◆ ASSIGNMENT: Transcribe the data that follows without changing a word, and omit the pictures.

*** DATA Section Begins ***

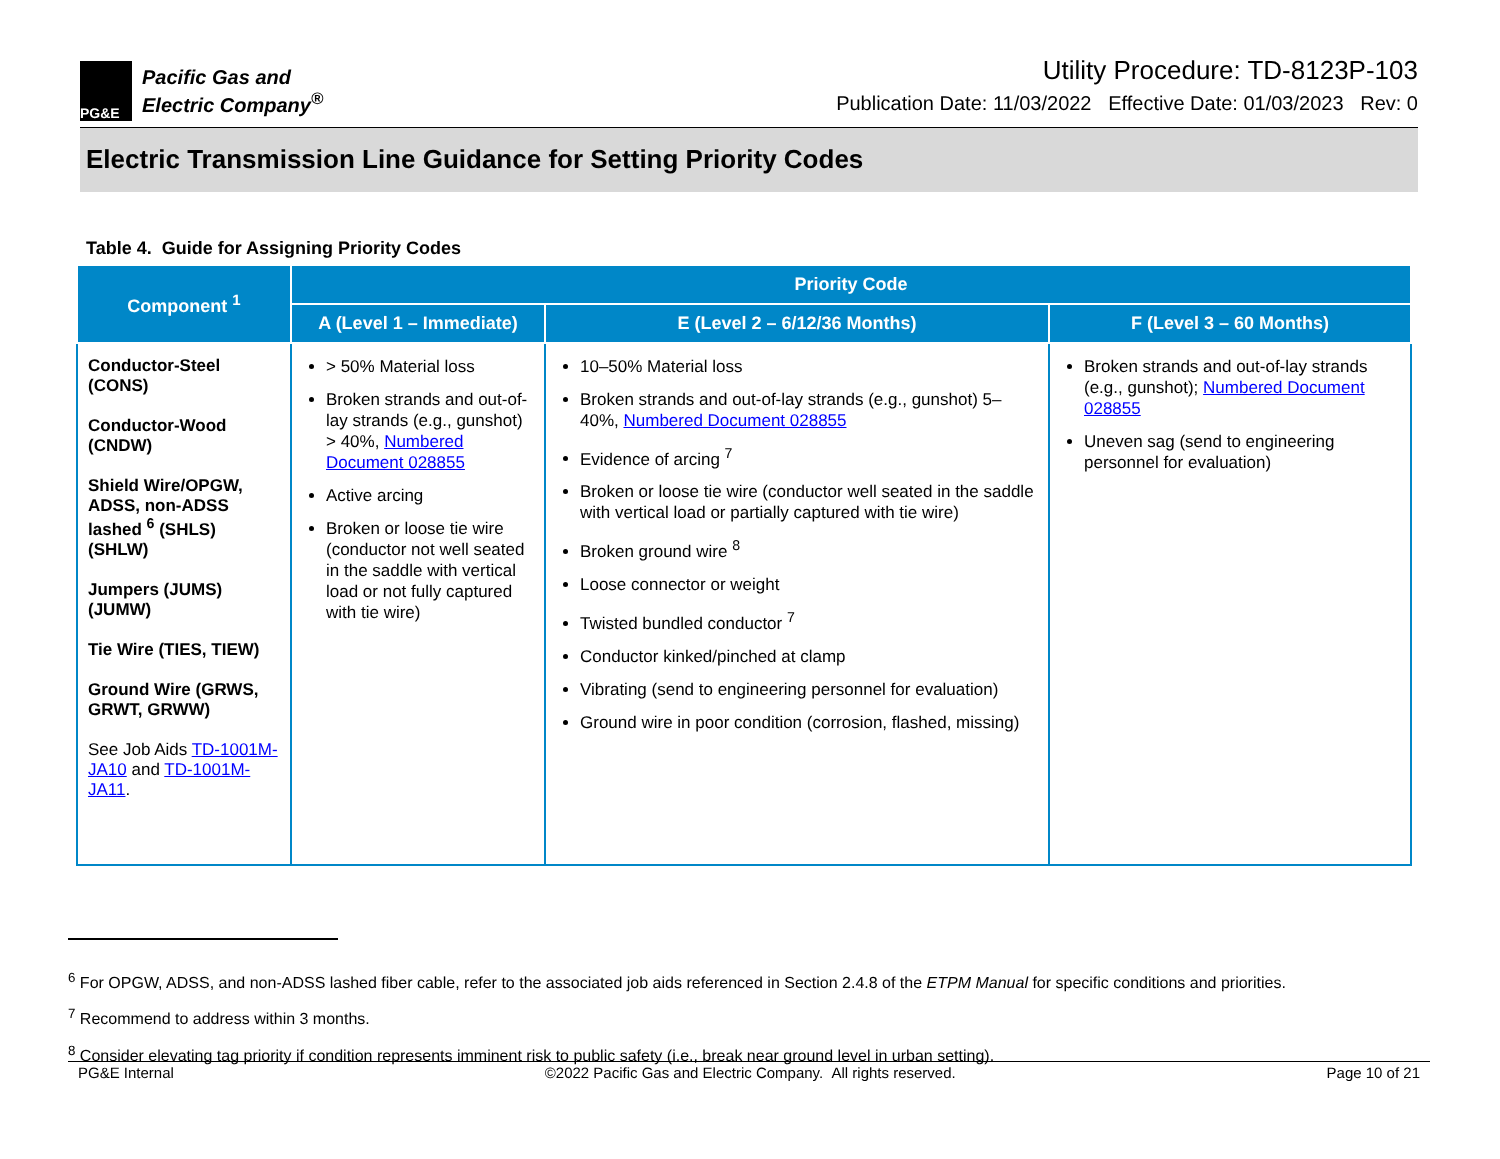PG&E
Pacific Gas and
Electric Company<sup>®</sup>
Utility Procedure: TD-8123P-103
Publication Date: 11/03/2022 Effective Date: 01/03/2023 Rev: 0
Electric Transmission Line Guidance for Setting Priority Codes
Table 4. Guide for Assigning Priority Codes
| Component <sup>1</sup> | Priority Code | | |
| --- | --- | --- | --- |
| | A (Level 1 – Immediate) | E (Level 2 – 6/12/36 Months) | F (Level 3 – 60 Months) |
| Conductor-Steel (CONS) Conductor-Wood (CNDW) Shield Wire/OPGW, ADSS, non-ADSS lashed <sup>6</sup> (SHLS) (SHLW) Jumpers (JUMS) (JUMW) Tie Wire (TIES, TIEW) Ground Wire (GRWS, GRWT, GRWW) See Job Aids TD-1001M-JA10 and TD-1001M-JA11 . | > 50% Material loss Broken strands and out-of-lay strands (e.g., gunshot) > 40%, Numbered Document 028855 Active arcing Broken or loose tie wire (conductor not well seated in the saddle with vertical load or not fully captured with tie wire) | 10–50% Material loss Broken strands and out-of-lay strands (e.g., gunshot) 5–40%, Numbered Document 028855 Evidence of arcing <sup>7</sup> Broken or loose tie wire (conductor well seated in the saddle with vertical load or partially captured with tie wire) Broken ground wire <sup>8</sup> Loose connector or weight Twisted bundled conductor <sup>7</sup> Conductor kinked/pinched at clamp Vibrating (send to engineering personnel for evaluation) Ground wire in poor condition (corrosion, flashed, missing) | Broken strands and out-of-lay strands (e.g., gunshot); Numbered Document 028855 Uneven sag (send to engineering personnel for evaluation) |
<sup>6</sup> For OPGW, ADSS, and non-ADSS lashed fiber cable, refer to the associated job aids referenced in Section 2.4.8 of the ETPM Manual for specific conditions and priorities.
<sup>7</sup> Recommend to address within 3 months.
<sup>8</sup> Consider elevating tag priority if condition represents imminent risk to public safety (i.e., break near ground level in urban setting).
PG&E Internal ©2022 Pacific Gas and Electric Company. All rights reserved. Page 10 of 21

*** DATA Section Ends ***

◆ SOLUTION BELOW:
PG&E
Pacific Gas and
Electric Company<sup>®</sup>
Utility Procedure: TD-8123P-103
Publication Date: 11/03/2022 Effective Date: 01/03/2023 Rev: 0
Electric Transmission Line Guidance for Setting Priority Codes
Table 4. Guide for Assigning Priority Codes
| Component <sup>1</sup> | Priority Code | | |
| --- | --- | --- | --- |
| | A (Level 1 – Immediate) | E (Level 2 – 6/12/36 Months) | F (Level 3 – 60 Months) |
| Conductor-Steel (CONS) Conductor-Wood (CNDW) Shield Wire/OPGW, ADSS, non-ADSS lashed <sup>6</sup> (SHLS) (SHLW) Jumpers (JUMS) (JUMW) Tie Wire (TIES, TIEW) Ground Wire (GRWS, GRWT, GRWW) See Job Aids TD-1001M-JA10 and TD-1001M-JA11 . | > 50% Material loss Broken strands and out-of-lay strands (e.g., gunshot) > 40%, Numbered Document 028855 Active arcing Broken or loose tie wire (conductor not well seated in the saddle with vertical load or not fully captured with tie wire) | 10–50% Material loss Broken strands and out-of-lay strands (e.g., gunshot) 5–40%, Numbered Document 028855 Evidence of arcing <sup>7</sup> Broken or loose tie wire (conductor well seated in the saddle with vertical load or partially captured with tie wire) Broken ground wire <sup>8</sup> Loose connector or weight Twisted bundled conductor <sup>7</sup> Conductor kinked/pinched at clamp Vibrating (send to engineering personnel for evaluation) Ground wire in poor condition (corrosion, flashed, missing) | Broken strands and out-of-lay strands (e.g., gunshot); Numbered Document 028855 Uneven sag (send to engineering personnel for evaluation) |
<sup>6</sup> For OPGW, ADSS, and non-ADSS lashed fiber cable, refer to the associated job aids referenced in Section 2.4.8 of the ETPM Manual for specific conditions and priorities.
<sup>7</sup> Recommend to address within 3 months.
<sup>8</sup> Consider elevating tag priority if condition represents imminent risk to public safety (i.e., break near ground level in urban setting).
PG&E Internal ©2022 Pacific Gas and Electric Company. All rights reserved. Page 10 of 21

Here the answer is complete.